Comparing VOIP Services Before You Buy

From: www.quickstartvoip.com

Voice over the Internet phone service is no longer an exclusive preserve of techies. Scores of telecom companies, cable companies and young entrepreneurs have set up VoIP services.

Each one claims to offer extra features and benefits. So how do you decide?

If price/cost is your most important deciding factor, VOIP comparison sites are great. They extract all the rate info and display it in a handy chart. Voipreview.org is a good example. Click here to compare the VOIP phone service and prices being charged by different providers.

The services that you should take a close look at are basic services, advanced services, voice mail, faxes, call blocking, web management, special calling, and customer service.

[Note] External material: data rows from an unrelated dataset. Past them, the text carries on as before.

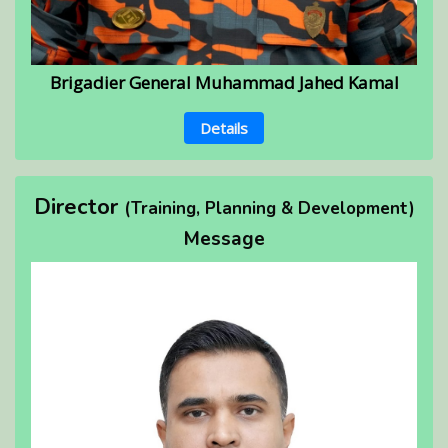
Brigadier General Muhammad Jahed Kamal
Details
Director
(Training, Planning & Development)
Message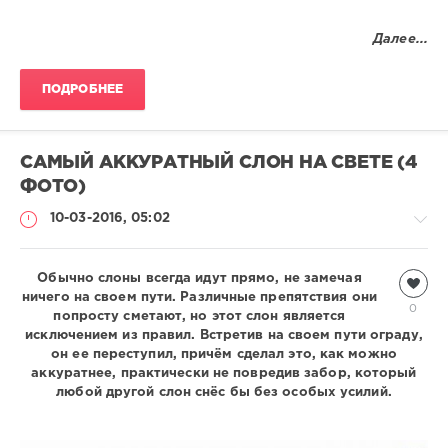
Далее...
ПОДРОБНЕЕ
САМЫЙ АККУРАТНЫЙ СЛОН НА СВЕТЕ (4
ФОТО)
10-03-2016, 05:02
Обычно слоны всегда идут прямо, не замечая
Дикие
ничего на своем пути. Различные препятствия они
животные
0
попросту сметают, но этот слон является
Natalja
исключением из правил. Встретив на своем пути ограду,
2
он ее переступил, причём сделал это, как можно
111
аккуратнее, практически не повредив забор, который
любой другой слон снёс бы без особых усилий.
0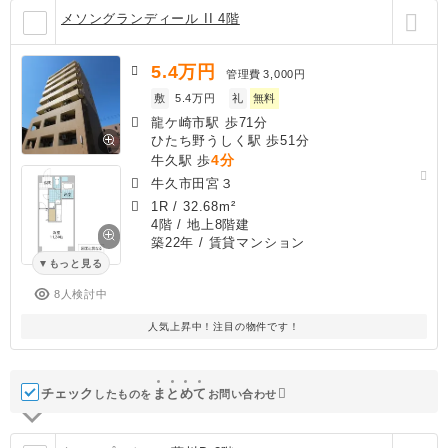
メソングランディール II 4階
5.4
万円
管理費
3,000円
敷
5.4万円
礼
無料
龍ケ崎市駅 歩71分
ひたち野うしく駅 歩51分
4分
牛久駅 歩
牛久市田宮３
1R
/
32.68m²
4階 / 地上8階建
築22年
/ 賃貸マンション
もっと見る
8人検討中
人気上昇中！注目の物件です！
チェック
ま
と
め
て
したものを
お問い合わせ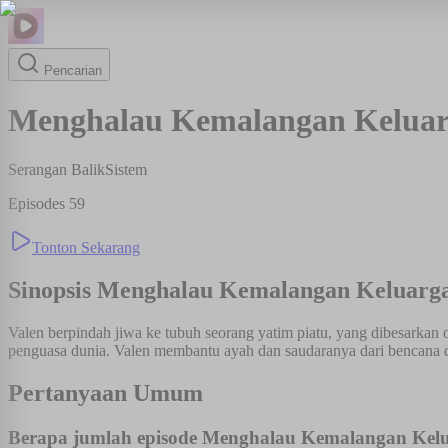
Pencarian
Menghalau Kemalangan Kelua
Serangan Balik
Sistem
Episodes
59
Tonton Sekarang
Sinopsis
Menghalau Kemalangan Keluarg
Valen berpindah jiwa ke tubuh seorang yatim piatu, yang dibesarkan 
penguasa dunia. Valen membantu ayah dan saudaranya dari bencana
Pertanyaan Umum
Berapa jumlah episode Menghalau Kemalangan Kel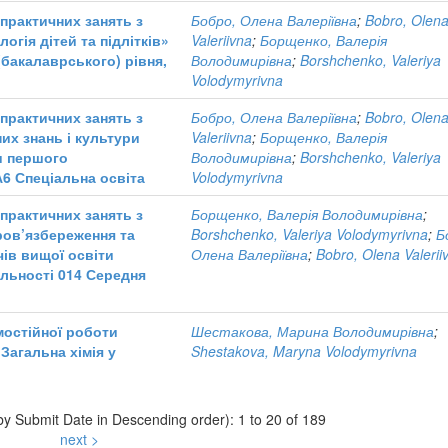
практичних занять з
Бобро, Олена Валеріївна
;
Bobro, Olen
огія дітей та підлітків»
Valeriivna
;
Борщенко, Валерія
(бакалаврського) рівня,
Володимирівна
;
Borshchenko, Valeriya
Volodymyrivna
практичних занять з
Бобро, Олена Валеріївна
;
Bobro, Olen
их знань і культури
Valeriivna
;
Борщенко, Валерія
и першого
Володимирівна
;
Borshchenko, Valeriya
А6 Спеціальна освіта
Volodymyrivna
практичних занять з
Борщенко, Валерія Володимирівна
;
ров’язбереження та
Borshchenko, Valeriya Volodymyrivna
;
Б
чів вищої освіти
Олена Валеріївна
;
Bobro, Olena Valerii
альності 014 Середня
мостійної роботи
Шестакова, Марина Володимирівна
;
Загальна хімія у
Shestakova, Maryna Volodymyrivna
 by Submit Date in Descending order): 1 to 20 of 189
next >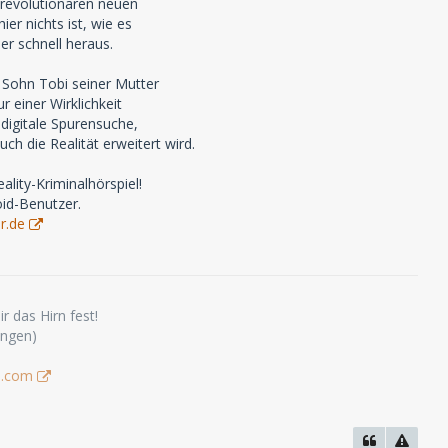
 revolutionären neuen
er nichts ist, wie es
er schnell heraus.
s Sohn Tobi seiner Mutter
r einer Wirklichkeit
 digitale Spurensuche,
ch die Realität erweitert wird.
lity-Kriminalhörspiel!
oid-Benutzer.
r.de
r das Hirn fest!
ungen)
s.com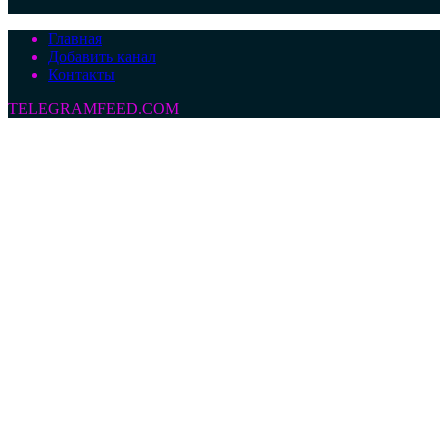
Главная
Добавить канал
Контакты
TELEGRAMFEED.COM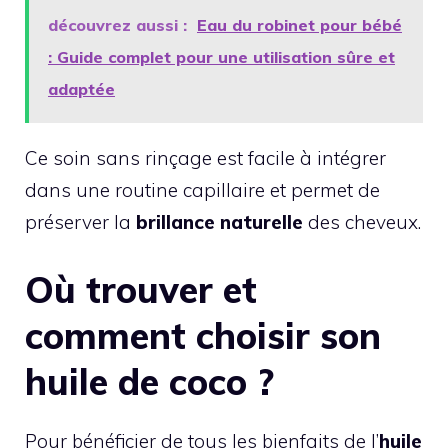
découvrez aussi :
Eau du robinet pour bébé
: Guide complet pour une utilisation sûre et
adaptée
Ce soin sans rinçage est facile à intégrer
dans une routine capillaire et permet de
préserver la
brillance naturelle
des cheveux.
Où trouver et
comment choisir son
huile de coco ?
Pour bénéficier de tous les bienfaits de l’
huile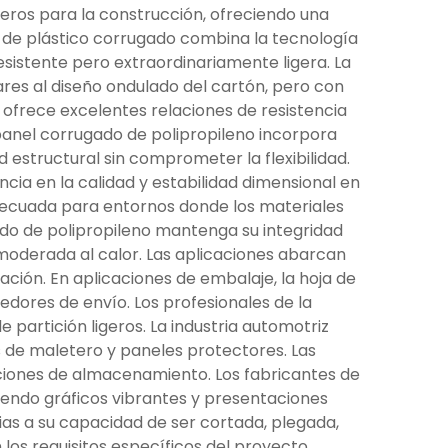
geros para la construcción, ofreciendo una
a de plástico corrugado combina la tecnología
esistente pero extraordinariamente ligera. La
ares al diseño ondulado del cartón, pero con
 ofrece excelentes relaciones de resistencia
panel corrugado de polipropileno incorpora
estructural sin comprometer la flexibilidad.
ncia en la calidad y estabilidad dimensional en
adecuada para entornos donde los materiales
ado de polipropileno mantenga su integridad
moderada al calor. Las aplicaciones abarcan
ación. En aplicaciones de embalaje, la hoja de
edores de envío. Los profesionales de la
partición ligeros. La industria automotriz
 de maletero y paneles protectores. Las
uciones de almacenamiento. Los fabricantes de
tiendo gráficos vibrantes y presentaciones
ias a su capacidad de ser cortada, plegada,
 los requisitos específicos del proyecto.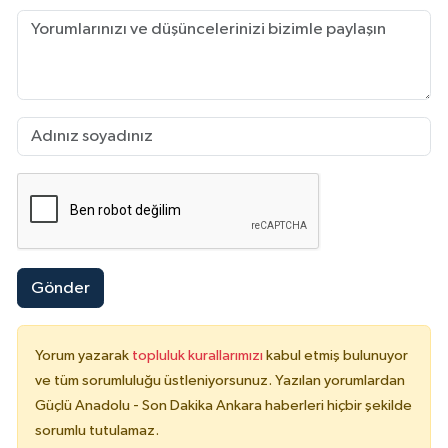
Gönder
Yorum yazarak
topluluk kurallarımızı
kabul etmiş bulunuyor
ve tüm sorumluluğu üstleniyorsunuz. Yazılan yorumlardan
Güçlü Anadolu - Son Dakika Ankara haberleri hiçbir şekilde
sorumlu tutulamaz.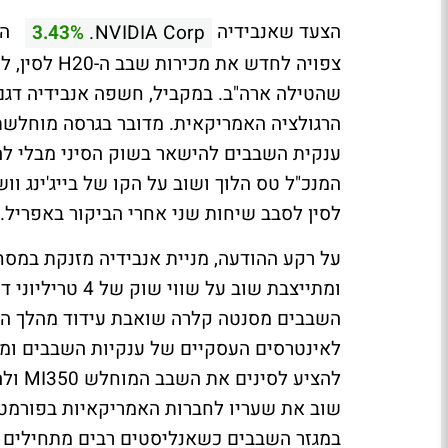
הצעד שאנבידיה
הוב
3.43%
NVIDIA Corp.
צפויה לחדש 
הרגולציה האמריקאית. מדובר בגרסה מוחלשת
ענקית השבבים להישאר בשוק הסיני מבלי להפ
המנכ"ל טס הלוך ושוב על הקו של בייג'ינג ו
לסין לסבב שיחות שני אחרי הביקור באפריל.
ומתייצבת שוב על שווי שוק של 4 טריליוני דולרים. גם AMD
השבבים מסנטה קלרה שואבת עידוד מהלך ה
להציע
שוב את שעריו לחברות האמריקאיות בפורמט מ
במגזר השבבים כשאנליסטים רבים מתחילים לע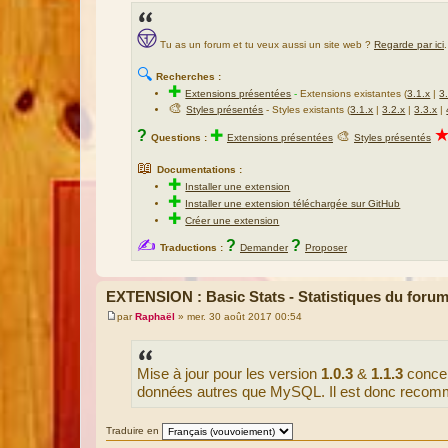
Tu as un forum et tu veux aussi un site web ?
Regarde par ici
.
🔍
Recherches :
✚
Extensions présentées
-
Extensions existantes (
3.1.x
|
3
🎨
Styles présentés
- Styles existants (
3.1.x
|
3.2.x
|
3.3.x
|
?
✚
🎨
Questions :
Extensions présentées
Styles présentés
📖
Documentations :
✚
Installer une extension
✚
Installer une extension téléchargée sur GitHub
✚
Créer une extension
✍
?
?
Traductions :
Demander
Proposer
EXTENSION : Basic Stats - Statistiques du foru
par
Raphaël
»
mer. 30 août 2017 00:54
M
e
s
s
Mise à jour pour les version
1.0.3
&
1.1.3
concer
a
g
données autres que MySQL. Il est donc recomma
e
Traduire en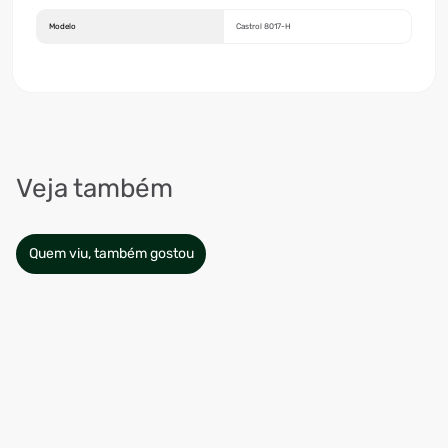
Modelo
Castrol 8017-H
Veja também
Quem viu, também gostou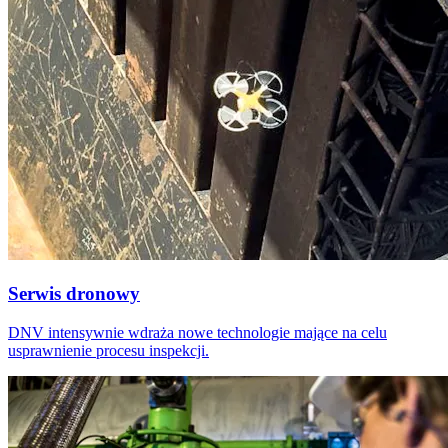
Serwis dronowy
DNV intensywnie wdraża nowe technologie mające na celu
usprawnienie procesu inspekcji.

The most common services being offered by VoIP providers under the different service heads are:

  1. Basic Features: Call forwarding, international call forwarding, caller id by number, caller id by name, call-waiting, call-waiting caller id, disable call waiting, distinctive ringing, repeat dialing, return dial and three-way calling.
  2. Advanced Features: Call Transfer, conference bridging, simultaneous ringing, sequential ringing, secondary virtual phone number, additional service lines, toll-free numbers (incoming), MS Outlook integration and softphone support.
  3. Voice Mail: Retrieval of voicemail from telephone handset, phone number for external retrieval, retrieval via web interface and receiving of voice mail via e-mail
  4. Fax Functionality: Support outgoing/incoming faxes, receive faxes via voice mail, and a dedicated fax line.
  5. Call blocking/filtering: Block outgoing international calls, block outgoing 1-900 calls, block incoming anonymous calls, do not disturb notice. This also includes blocking of telemarketing calls or selective blocking and selective forwarding via e-mail of filtered calls
  6. Web Management: Modify basic/advanced features, obtain detailed call logs, activate order/cancel features/services, activate click to call facility, and provision of web interface that is compatible with non-IE browsers.
  7. Special Calling: 911 Emergency calling, 411 Information, free in-network calls, free calls to external VoIP networks, Cable box/SatTV/Tivo compatibility
  8. Customer service: Technical support via telephone, technical support via email, web-based technical support and account management by telephone.